Speaking at the event on Sunday, he went on: “I promise you there is still some resentment and unhappiness over that. I’m not sure there will be, you know, quite the warm, welcoming embrace from Biden for Boris Johnson prime minister, as it would from Donald Trump for Boris Johnson prime minister. I think there are some question marks if Biden wins.”
In 2016 Mr Johnson was accused of dog-whistle racism for suggesting Mr Obama’s attitude to Britain might be based on his “part-Kenyan” heritage and “ancestral dislike of the British empire”.
In a widely-criticised column for the Sun, the then-mayor of London recounted a story about a bust of former prime minister Winston Churchill purportedly being removed from the White House Oval Office.
“Some said it was a snub to Britain,” wrote Mr Johnson at the time. “Some said it was a symbol of the part-Kenyan president’s ancestral dislike of the British empire – of which Churchill had been such a fervent defender”.
His remarks coincided with the former US president’s high-profile visit to London during the EU referendum campaign, during which Mr Obama warned the UK would be at the “back of the queue” for a trade deal if the country voted to leave the EU.
Lord Darroch also said he believed a Biden administration would not prioritise a free trade deal with the UK – a key aim of Brexiteers, who have long championed the ability to independently negotiate and sign deals across the globe.
“If Biden wins then life becomes to an extent more normal and Nato gets a boost from having a more congenial president of the White House and just international relations become calmer and more predictable,” he said.
“But I don’t think that for Joe Biden’s administration a free trade deal with the UK is going to be a top priority. I think maybe re-joining the Trans-Pacific Partnership or maybe an EU-US deal might be priorities.
“I think the free trade deal is a lot more deliverable a lot more quickly, though with some big and painful concession by us if Trump wins.”

★ ★ ★ ★ ★

### Tasks and exercises
• A. Write out the passage about Biden and Johnson between "Lord Darroch also" and "might be priorities.", inclusive.
• B. Convert the records between the lines holding "text void comp(fazzynumber" and "687, 1090, 720]", inclusive, into a Markdown table with the columns Row and Record line. Leave out blank lines.

### Records shown

★ ★ ★ ★ ★

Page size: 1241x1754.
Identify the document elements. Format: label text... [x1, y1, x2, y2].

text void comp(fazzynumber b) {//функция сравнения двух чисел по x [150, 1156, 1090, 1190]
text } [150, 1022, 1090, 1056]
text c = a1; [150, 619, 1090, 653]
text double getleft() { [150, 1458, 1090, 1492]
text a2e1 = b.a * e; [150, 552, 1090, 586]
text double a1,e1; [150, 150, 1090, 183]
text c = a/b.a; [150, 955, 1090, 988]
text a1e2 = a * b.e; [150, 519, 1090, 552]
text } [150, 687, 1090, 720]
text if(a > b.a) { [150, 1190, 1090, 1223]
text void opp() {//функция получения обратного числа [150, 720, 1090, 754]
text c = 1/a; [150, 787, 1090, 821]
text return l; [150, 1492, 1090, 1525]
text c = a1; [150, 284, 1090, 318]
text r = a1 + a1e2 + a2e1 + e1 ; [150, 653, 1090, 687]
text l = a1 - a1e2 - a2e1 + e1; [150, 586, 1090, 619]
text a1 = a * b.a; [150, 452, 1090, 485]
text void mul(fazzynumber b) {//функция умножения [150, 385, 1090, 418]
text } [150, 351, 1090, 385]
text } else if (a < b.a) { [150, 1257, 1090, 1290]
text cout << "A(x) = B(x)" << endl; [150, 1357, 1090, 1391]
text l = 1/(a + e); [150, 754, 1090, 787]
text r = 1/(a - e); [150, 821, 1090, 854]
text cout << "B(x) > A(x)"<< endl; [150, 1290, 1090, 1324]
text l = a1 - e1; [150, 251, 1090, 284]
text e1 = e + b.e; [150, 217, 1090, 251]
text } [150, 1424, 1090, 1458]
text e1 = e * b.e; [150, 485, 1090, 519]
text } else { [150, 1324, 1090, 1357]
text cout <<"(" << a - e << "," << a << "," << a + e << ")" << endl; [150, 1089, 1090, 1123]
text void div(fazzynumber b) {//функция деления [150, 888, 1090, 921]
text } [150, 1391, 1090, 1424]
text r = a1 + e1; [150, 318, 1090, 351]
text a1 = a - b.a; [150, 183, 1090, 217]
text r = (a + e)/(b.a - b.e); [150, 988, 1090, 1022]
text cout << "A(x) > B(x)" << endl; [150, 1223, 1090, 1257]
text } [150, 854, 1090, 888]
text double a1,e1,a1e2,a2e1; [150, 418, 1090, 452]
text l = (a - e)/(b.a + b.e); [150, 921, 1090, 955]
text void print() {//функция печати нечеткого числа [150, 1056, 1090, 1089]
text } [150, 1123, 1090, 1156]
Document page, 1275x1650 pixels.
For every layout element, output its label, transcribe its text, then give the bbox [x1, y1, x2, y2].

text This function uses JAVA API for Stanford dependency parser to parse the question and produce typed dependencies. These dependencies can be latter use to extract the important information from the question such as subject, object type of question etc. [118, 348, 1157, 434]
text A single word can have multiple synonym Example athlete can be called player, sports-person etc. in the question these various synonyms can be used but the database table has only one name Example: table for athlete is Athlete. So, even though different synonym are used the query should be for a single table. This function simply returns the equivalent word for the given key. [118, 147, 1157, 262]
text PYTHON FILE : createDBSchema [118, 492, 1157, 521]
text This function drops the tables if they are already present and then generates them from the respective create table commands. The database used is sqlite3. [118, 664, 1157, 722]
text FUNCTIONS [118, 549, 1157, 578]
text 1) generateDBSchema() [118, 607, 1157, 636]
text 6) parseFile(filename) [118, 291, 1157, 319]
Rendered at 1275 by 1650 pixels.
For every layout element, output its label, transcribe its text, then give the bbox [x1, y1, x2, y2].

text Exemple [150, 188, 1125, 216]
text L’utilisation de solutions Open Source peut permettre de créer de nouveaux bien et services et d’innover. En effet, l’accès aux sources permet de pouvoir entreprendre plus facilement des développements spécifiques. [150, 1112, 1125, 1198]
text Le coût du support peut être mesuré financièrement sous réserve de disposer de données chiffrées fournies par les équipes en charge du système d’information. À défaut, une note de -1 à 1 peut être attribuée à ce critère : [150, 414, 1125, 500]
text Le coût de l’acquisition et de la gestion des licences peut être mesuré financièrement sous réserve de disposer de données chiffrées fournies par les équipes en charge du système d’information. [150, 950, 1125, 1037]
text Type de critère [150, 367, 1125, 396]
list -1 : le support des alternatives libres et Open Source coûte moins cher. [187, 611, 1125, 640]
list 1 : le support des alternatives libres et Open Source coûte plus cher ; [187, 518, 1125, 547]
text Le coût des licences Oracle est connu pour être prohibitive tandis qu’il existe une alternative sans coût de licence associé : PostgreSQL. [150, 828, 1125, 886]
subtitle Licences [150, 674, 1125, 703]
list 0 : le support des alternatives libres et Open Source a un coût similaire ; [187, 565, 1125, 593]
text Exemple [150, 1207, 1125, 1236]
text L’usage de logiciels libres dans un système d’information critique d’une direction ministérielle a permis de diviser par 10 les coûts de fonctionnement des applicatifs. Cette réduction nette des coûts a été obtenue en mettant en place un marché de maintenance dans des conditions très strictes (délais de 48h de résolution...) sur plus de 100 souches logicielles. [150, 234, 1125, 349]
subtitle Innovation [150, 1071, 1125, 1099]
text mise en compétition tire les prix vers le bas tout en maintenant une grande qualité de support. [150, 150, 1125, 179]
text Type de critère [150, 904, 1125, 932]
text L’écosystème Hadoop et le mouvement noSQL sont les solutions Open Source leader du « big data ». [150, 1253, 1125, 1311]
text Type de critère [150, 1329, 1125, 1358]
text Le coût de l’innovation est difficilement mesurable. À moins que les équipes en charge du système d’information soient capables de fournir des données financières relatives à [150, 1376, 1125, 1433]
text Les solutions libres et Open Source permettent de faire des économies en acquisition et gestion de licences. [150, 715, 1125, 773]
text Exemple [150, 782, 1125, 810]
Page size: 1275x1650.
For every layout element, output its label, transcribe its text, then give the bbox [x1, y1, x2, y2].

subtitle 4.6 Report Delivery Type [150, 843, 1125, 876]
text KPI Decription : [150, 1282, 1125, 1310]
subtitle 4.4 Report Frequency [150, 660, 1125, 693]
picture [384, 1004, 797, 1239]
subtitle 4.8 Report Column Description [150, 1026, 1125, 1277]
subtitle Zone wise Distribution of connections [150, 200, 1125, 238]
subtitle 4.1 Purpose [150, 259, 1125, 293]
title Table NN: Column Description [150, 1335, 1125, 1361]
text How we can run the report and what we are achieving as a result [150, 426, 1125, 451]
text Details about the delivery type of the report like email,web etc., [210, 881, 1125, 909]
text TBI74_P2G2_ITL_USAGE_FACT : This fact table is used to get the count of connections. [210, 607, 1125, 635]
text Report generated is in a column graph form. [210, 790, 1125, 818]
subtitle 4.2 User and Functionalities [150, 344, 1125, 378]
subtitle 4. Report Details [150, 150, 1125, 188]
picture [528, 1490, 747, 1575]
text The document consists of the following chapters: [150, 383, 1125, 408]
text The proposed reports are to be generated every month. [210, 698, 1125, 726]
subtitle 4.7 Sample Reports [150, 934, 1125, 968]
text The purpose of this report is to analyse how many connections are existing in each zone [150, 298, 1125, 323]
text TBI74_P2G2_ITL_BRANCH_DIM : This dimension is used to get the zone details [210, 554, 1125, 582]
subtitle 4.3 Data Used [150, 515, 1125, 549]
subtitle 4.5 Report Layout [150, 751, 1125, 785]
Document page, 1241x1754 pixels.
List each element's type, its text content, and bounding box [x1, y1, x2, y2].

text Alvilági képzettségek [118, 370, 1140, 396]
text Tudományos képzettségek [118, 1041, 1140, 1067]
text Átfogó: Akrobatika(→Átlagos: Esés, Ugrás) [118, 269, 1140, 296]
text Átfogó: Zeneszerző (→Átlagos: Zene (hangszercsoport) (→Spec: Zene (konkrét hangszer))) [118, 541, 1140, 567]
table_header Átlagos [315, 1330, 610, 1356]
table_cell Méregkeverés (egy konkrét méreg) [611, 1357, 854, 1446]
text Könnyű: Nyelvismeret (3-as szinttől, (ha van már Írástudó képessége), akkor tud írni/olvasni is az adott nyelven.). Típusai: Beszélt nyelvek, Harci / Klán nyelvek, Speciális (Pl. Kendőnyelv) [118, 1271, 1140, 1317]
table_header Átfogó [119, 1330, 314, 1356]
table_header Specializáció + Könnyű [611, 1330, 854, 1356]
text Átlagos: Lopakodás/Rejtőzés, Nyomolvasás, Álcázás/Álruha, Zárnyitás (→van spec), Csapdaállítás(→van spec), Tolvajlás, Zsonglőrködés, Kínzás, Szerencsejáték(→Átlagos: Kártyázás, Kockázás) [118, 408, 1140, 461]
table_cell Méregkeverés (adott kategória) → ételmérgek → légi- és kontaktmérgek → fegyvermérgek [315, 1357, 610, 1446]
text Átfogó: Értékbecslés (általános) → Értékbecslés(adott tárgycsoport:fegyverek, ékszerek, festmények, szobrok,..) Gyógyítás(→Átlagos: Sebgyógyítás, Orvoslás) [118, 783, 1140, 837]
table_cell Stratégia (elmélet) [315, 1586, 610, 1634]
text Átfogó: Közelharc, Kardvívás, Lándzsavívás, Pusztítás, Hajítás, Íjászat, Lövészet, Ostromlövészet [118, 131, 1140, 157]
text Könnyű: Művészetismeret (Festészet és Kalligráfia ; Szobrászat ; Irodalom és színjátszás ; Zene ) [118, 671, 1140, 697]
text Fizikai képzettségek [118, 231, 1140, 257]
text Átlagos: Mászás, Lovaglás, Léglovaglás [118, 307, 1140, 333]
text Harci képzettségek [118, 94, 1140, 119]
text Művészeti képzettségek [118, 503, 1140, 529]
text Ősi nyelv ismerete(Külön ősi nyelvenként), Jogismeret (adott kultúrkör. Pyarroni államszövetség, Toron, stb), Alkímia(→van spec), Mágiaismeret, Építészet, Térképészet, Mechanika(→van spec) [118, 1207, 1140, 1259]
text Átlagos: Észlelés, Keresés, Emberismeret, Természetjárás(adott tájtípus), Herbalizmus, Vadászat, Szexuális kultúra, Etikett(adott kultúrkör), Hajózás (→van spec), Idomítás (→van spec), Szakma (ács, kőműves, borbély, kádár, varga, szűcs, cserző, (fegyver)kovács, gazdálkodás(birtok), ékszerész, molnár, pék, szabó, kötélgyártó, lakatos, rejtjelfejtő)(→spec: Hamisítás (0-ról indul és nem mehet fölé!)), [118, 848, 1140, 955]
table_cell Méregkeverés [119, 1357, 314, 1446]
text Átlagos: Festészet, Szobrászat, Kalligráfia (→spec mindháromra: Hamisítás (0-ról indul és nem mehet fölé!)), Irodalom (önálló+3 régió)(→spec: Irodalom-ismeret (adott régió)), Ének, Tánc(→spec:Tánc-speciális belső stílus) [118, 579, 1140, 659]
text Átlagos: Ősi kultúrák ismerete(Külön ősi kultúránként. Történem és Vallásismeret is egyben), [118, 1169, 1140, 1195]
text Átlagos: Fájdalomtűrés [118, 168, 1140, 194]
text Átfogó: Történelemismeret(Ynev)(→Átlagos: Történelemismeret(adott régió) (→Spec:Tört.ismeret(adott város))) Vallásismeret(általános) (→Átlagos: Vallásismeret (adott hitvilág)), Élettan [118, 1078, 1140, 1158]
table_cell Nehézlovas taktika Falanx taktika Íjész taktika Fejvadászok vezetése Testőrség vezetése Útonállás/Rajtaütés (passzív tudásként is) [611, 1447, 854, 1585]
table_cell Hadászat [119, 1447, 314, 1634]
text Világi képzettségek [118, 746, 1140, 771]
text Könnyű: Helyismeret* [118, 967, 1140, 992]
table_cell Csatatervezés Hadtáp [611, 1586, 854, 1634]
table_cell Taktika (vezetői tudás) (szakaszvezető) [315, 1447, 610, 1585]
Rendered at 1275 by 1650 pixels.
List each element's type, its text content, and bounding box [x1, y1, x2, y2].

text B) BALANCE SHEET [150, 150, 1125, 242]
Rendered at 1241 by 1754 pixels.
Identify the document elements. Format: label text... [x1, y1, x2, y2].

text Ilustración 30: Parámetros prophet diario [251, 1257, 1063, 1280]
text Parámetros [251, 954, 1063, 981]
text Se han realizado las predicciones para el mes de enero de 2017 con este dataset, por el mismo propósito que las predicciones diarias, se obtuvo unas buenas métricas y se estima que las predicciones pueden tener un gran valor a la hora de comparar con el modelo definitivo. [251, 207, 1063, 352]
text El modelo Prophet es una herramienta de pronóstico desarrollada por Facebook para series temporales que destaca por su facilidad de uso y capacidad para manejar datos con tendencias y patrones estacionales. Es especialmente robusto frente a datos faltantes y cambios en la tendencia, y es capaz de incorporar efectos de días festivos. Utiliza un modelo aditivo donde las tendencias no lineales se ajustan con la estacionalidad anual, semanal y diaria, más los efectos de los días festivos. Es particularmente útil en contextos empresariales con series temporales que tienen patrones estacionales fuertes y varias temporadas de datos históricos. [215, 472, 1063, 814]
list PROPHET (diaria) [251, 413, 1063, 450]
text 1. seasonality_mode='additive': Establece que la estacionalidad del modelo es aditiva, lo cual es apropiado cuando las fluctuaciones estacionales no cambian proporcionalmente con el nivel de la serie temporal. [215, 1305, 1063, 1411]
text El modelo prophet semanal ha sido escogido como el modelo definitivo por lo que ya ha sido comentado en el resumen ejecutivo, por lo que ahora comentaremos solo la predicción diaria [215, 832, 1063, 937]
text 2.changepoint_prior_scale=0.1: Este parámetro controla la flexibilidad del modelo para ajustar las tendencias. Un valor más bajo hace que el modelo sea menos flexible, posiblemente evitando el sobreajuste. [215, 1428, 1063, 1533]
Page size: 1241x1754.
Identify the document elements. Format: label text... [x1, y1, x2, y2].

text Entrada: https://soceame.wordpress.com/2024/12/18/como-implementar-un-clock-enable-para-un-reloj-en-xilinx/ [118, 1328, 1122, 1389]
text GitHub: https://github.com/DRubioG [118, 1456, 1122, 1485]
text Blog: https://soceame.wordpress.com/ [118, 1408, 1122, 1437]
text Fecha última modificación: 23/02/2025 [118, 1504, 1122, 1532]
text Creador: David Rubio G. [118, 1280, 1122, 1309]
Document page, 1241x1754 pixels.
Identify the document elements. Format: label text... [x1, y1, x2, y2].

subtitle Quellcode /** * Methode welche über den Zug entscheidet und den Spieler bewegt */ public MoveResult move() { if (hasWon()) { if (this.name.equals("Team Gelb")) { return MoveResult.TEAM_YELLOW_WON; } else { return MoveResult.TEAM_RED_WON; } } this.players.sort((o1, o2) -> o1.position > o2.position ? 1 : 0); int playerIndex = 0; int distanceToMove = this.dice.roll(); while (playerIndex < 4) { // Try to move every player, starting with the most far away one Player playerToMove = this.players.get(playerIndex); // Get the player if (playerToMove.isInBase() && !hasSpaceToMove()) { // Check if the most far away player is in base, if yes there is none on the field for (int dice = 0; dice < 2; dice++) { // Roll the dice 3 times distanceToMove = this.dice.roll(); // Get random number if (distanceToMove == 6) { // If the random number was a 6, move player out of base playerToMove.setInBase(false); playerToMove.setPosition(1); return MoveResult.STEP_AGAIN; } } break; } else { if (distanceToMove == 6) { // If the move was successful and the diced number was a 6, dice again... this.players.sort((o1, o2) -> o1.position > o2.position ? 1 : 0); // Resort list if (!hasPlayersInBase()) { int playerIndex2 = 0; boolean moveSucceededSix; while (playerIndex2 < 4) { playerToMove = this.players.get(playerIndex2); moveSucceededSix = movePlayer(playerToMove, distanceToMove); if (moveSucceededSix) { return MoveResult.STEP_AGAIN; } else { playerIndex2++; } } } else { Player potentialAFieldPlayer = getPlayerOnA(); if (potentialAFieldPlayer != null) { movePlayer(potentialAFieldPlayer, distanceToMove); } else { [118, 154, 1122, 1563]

★ ★ ★ ★ ★

### The solutions
• A.
Lord Darroch also said he believed a Biden administration would not prioritise a free trade deal with the UK – a key aim of Brexiteers, who have long championed the ability to independently negotiate and sign deals across the globe.
“If Biden wins then life becomes to an extent more normal and Nato gets a boost from having a more congenial president of the White House and just international relations become calmer and more predictable,” he said.
“But I don’t think that for Joe Biden’s administration a free trade deal with the UK is going to be a top priority. I think maybe re-joining the Trans-Pacific Partnership or maybe an EU-US deal might be priorities.

• B.
| Row | Record line |
|---|---|
| 1 | text void comp(fazzynumber b) {//функция сравнения двух чисел по x [150, 1156, 1090, 1190] |
| 2 | text } [150, 1022, 1090, 1056] |
| 3 | text c = a1; [150, 619, 1090, 653] |
| 4 | text double getleft() { [150, 1458, 1090, 1492] |
| 5 | text a2e1 = b.a * e; [150, 552, 1090, 586] |
| 6 | text double a1,e1; [150, 150, 1090, 183] |
| 7 | text c = a/b.a; [150, 955, 1090, 988] |
| 8 | text a1e2 = a * b.e; [150, 519, 1090, 552] |
| 9 | text } [150, 687, 1090, 720] |